##### ENTRIES PROVIDED #####

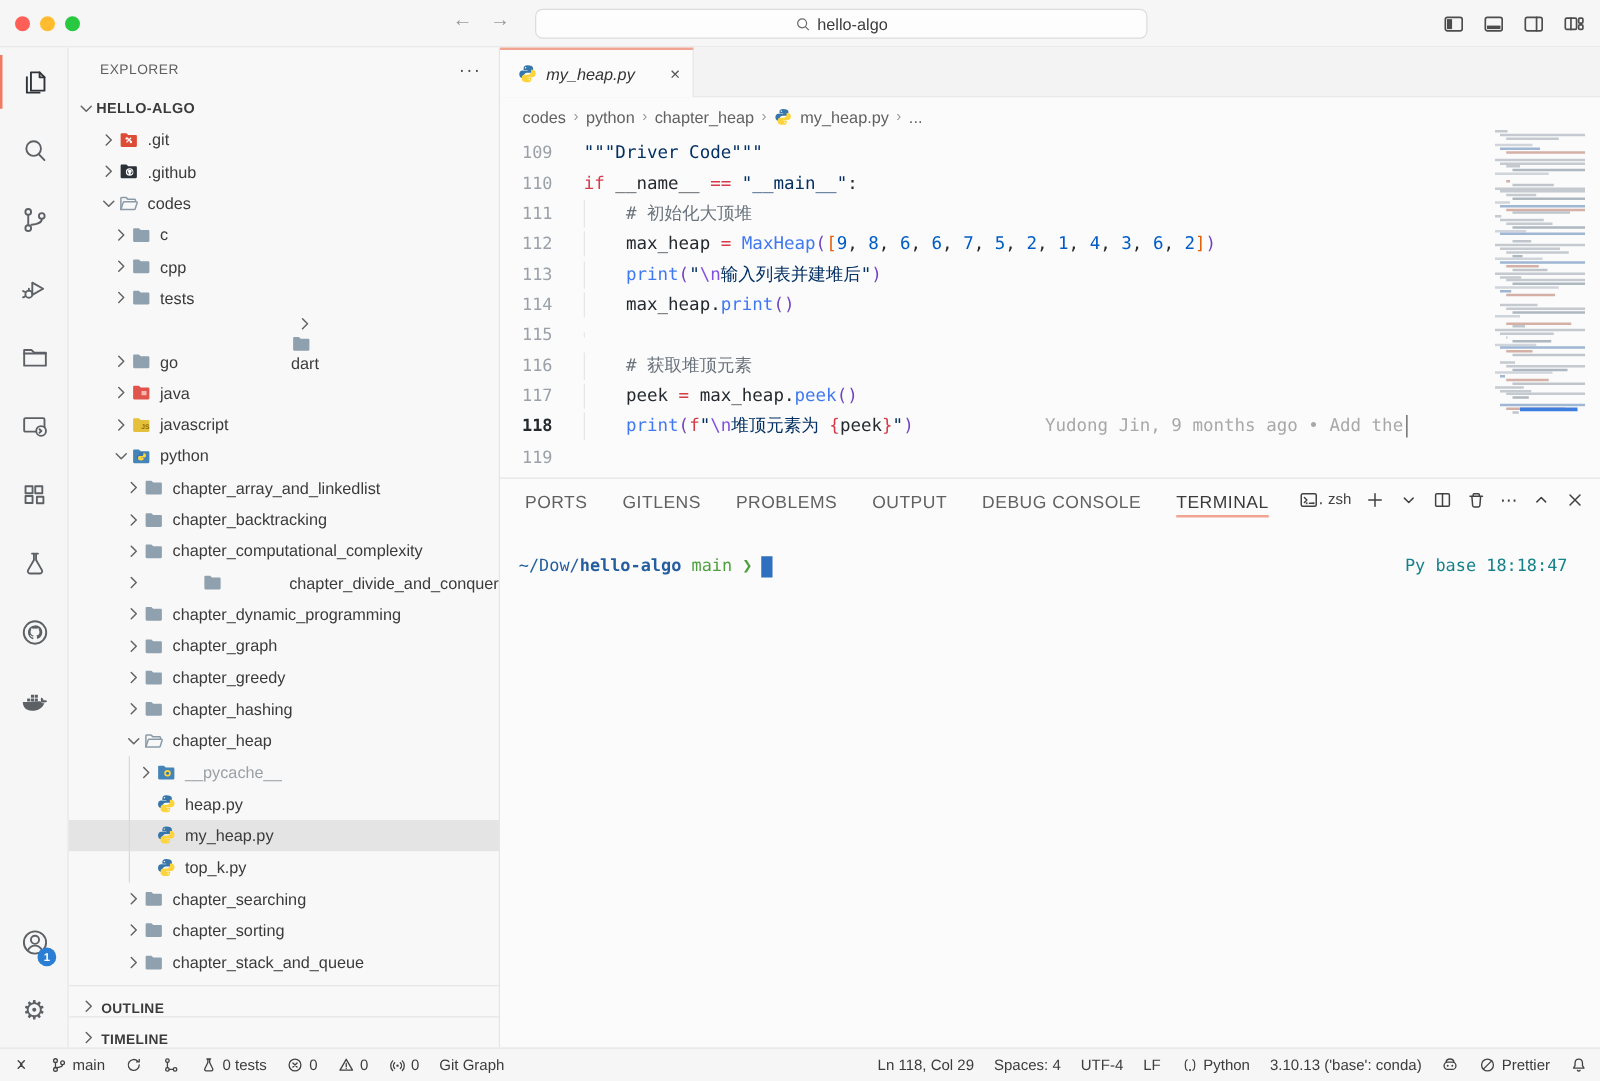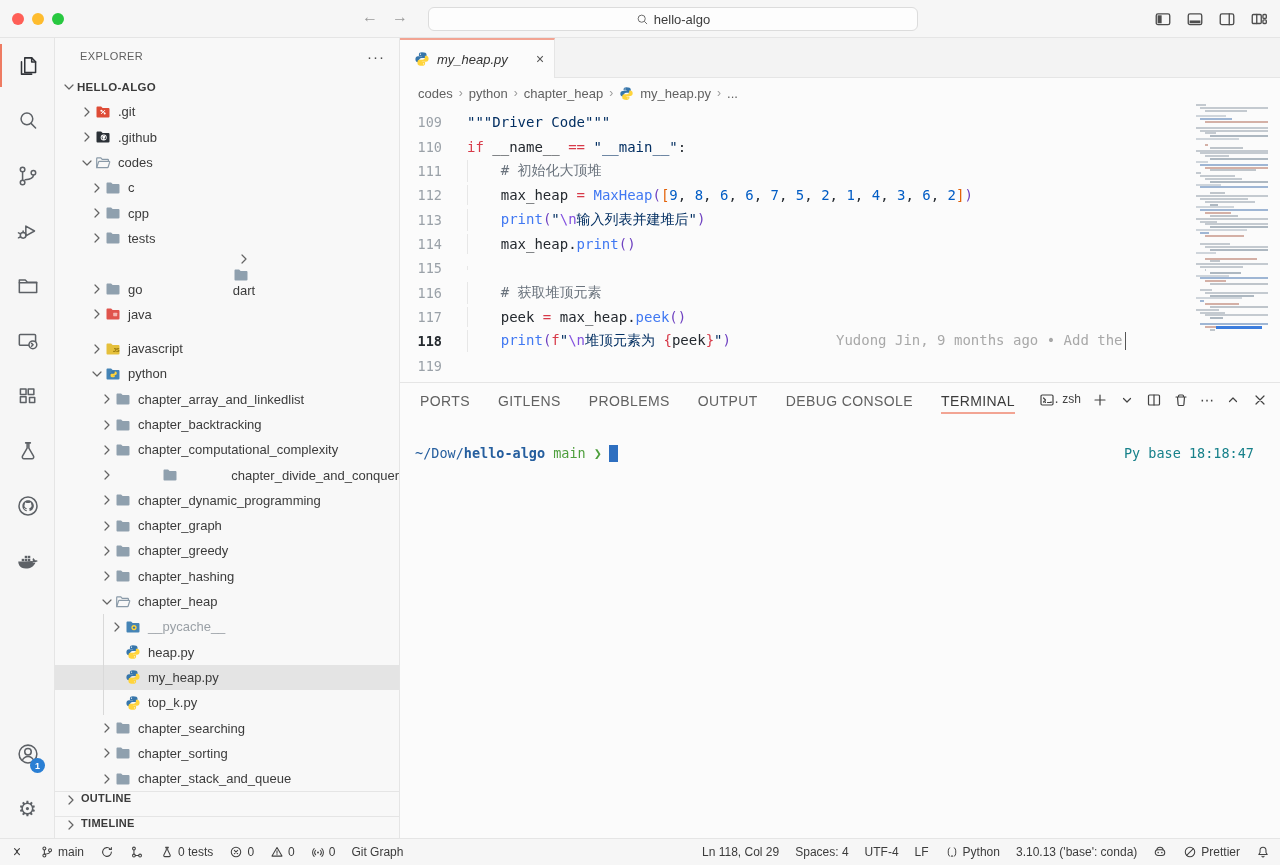"javascript" div.trow { margin-top: 9px -> none }
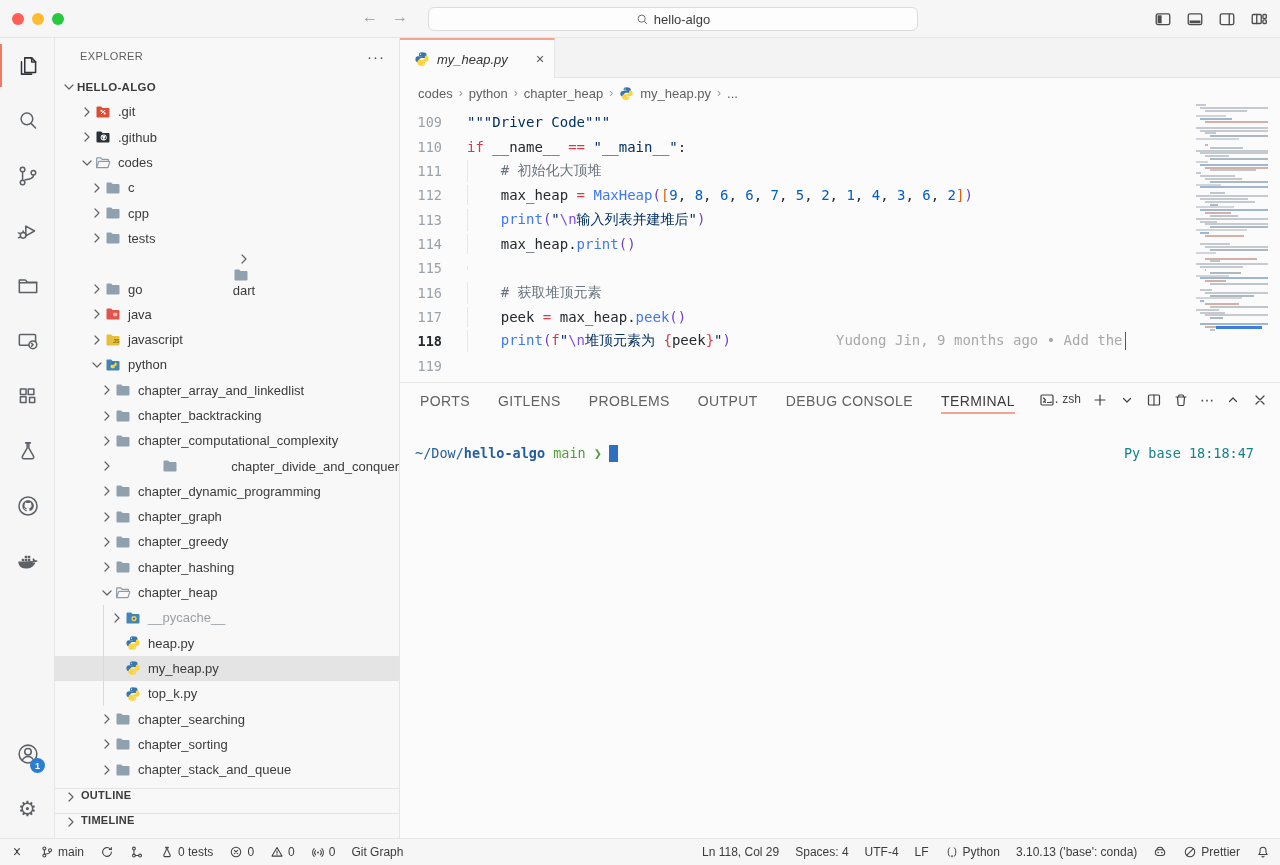"OUTLINE" .sb-section { align-items: flex-start -> flex-end }
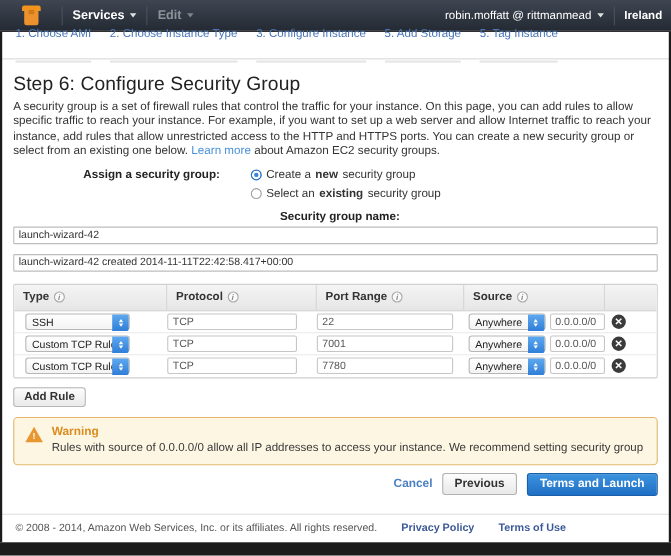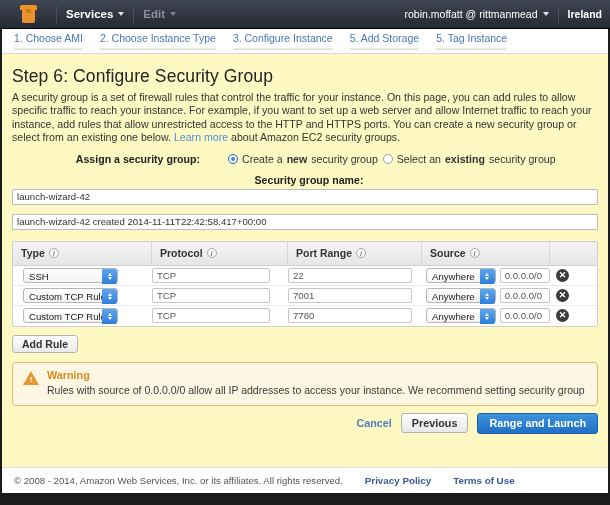"Services" .screen { background: #fef9c3 -> #ffffff }
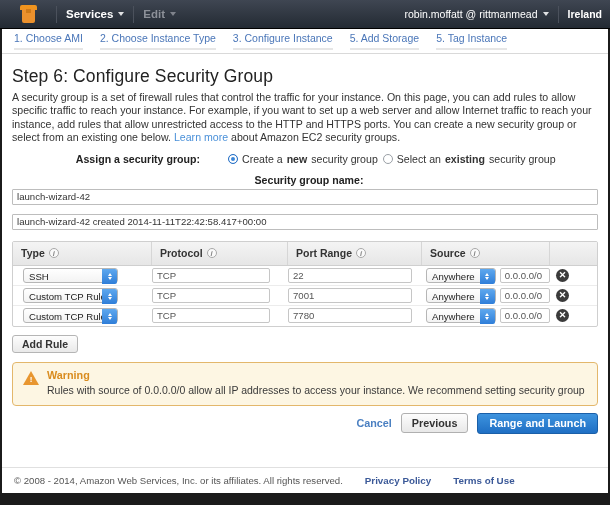"1. Choose AMI" .step { padding-bottom: 4px -> 18px }
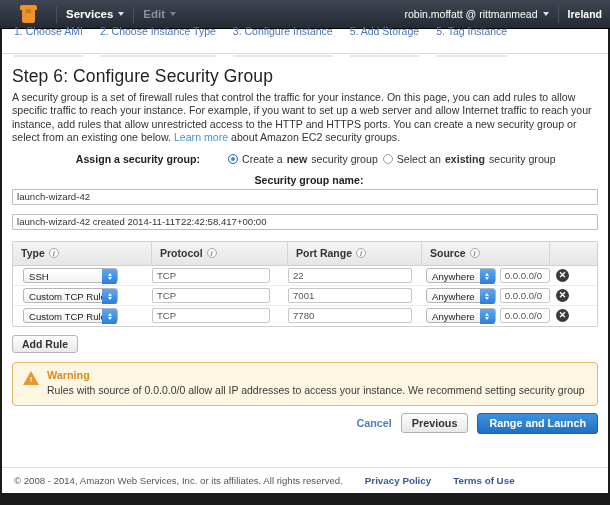"Create a" .radios { flex-direction: row -> column }
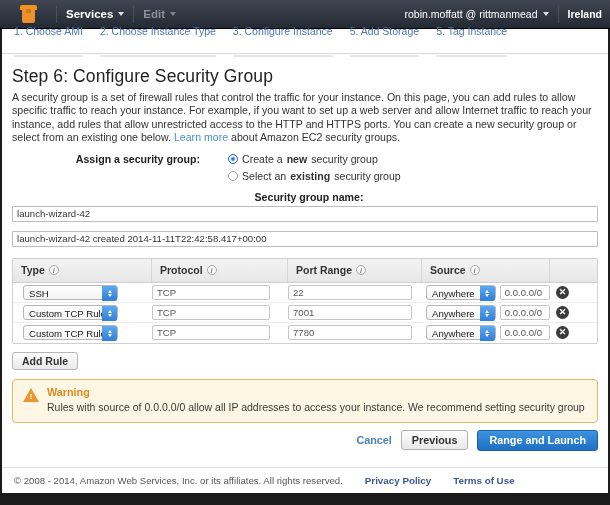"Range and Launch" button.btn-primary { text: Range -> Terms }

#####

Starting at the line that contains "background: #fef9c3 ->", output every line through the end of the data, both ends included, and nothing else; pictures stay out.

"Services" .screen { background: #fef9c3 -> #ffffff }
"1. Choose AMI" .step { padding-bottom: 4px -> 18px }
"Create a" .radios { flex-direction: row -> column }
"Range and Launch" button.btn-primary { text: Range -> Terms }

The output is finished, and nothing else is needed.